- **DOCUMENT SEGMENT**:
All 141 seats in the Seimas
71 seats needed for a majority
  First party Second party
  Viktoras Uspaskichas.2008-07-08.jpg Algirdas Brazauskas 1998.jpg
Leader Viktor Uspaskich Algirdas Brazauskas
Party Labour Social Democrats
Last election New party 45 seats[note 1]
Seats won 39 20
Seat change Increase 39 Decrease 25
Popular vote 340,035 (proportional) 246,852 (proportional-coalition)
Percentage 28.40% (proportional) 20.65% (proportional-coalition)

Prime Minister before election

Algirdas Brazauskas
Social Democrats

Prime Minister

Algirdas Brazauskas
Social Democrats

Coat of arms of Lithuania
This article is part of a series on the
politics and government of
Lithuania
Constitution

Parliamentary elections were held in Lithuania on 10 October 2004, with a second round on 24 October 2004 in the constituencies where no candidate won a majority in the first round of voting. All 141 seats in the Seimas were up for election; 71 in single-seat constituencies elected by majority vote and the remaining 70 in a nationwide constituency based on proportional representation.

The elections were won by the Labour Party with around 28% of the vote in the nationwide constituency and 39 seats in the Eighth Seimas, far short of the 71-seat majority. Outgoing government coalition "Working for Lithuania", consisting of the ruling Social Democratic Party of Lithuania and New Union (Social Liberals), won a total of 31 seats.

Despite finishing behind Labour, the Social Democrats led a coalition government with New Union, Labour and the Peasants and New Democratic Party Union. Algirdas Brazauskas continued as the Prime Minister of Lithuania.

Background[edit]

The 2000 parliamentary elections were held on 8 October 2000. Liberal Union of Lithuania ended up as the largest single party in the parliament, with 34 seats in the 141-member Eighth Seimas, followed by New Union (Social Liberals) with 29. The two parties formed a coalition, with Rolandas Paksas of the Liberal Union as the Prime Minister and Artūras Paulauskas of the New Union as the Speaker of the Seimas.[1]

The coalition was not long-lived, however, and at the end of 2001 New Union joined the Social Democratic Party of Lithuania in a coalition headed by Algirdas Brazauskas. Social-Democratic Coalition of Algirdas Brazauskas, consisting of Democratic Labour Party of Lithuania, Social Democratic Party of Lithuania, Union of the Russians of Lithuania and New Democracy Party, had won a total of 51 seats in the elections. Democratic Labour Party and Social Democrats, which had together won 45 of those seats, merged in 2001 under the name of the latter.

- **QUESTIONS TO ANSWER**:
a) Update the stretch of the election article from "The elections were" through "Minister of Lithuania.", with "Premier" in place of "Prime Minister".
b) According to the election article, when was the second round of voting held?

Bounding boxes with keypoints
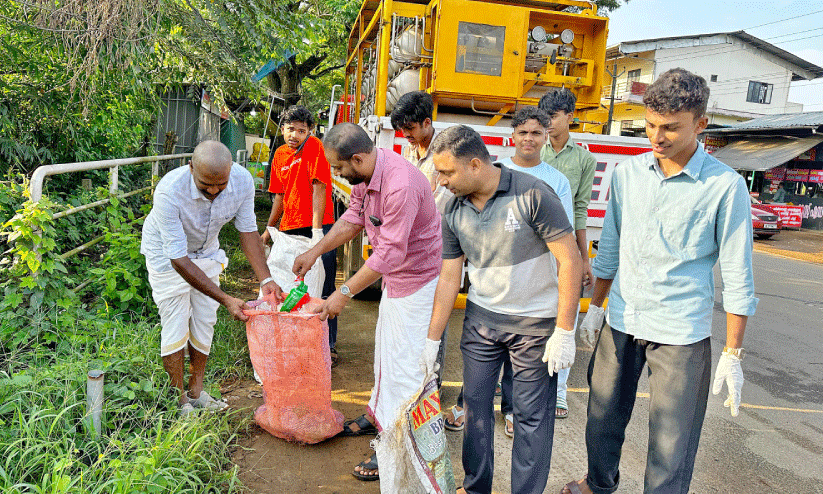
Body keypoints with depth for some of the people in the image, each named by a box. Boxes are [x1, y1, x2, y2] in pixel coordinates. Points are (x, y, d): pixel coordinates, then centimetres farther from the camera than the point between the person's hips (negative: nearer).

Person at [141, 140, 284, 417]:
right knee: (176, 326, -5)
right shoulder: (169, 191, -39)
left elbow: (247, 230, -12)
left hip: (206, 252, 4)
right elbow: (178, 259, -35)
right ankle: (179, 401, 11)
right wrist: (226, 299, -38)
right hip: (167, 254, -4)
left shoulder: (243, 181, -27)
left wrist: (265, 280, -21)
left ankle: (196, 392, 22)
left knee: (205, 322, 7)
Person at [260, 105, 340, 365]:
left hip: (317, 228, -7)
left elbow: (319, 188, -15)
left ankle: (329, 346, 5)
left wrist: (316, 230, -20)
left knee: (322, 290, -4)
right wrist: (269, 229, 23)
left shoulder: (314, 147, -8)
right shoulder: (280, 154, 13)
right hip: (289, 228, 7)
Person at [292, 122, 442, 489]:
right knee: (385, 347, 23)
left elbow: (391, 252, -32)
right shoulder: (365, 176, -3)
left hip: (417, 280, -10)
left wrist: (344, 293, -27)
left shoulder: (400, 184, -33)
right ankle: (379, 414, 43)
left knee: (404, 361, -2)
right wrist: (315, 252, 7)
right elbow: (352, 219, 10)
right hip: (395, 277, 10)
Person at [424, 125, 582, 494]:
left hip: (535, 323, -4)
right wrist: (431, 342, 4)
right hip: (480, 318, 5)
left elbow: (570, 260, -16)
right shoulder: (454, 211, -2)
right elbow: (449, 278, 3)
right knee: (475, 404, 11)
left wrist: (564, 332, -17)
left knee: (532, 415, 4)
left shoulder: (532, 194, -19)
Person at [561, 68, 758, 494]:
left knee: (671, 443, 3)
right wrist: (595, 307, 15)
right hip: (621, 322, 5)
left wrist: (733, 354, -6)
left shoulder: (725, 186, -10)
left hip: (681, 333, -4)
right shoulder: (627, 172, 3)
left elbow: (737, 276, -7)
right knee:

- **ANSWERS GIVEN**:
a)
The elections were won by the Labour Party with around 28% of the vote in the nationwide constituency and 39 seats in the Eighth Seimas, far short of the 71-seat majority. Outgoing government coalition "Working for Lithuania", consisting of the ruling Social Democratic Party of Lithuania and New Union (Social Liberals), won a total of 31 seats.

Despite finishing behind Labour, the Social Democrats led a coalition government with New Union, Labour and the Peasants and New Democratic Party Union. Algirdas Brazauskas continued as the Premier of Lithuania.

b) 24 October 2004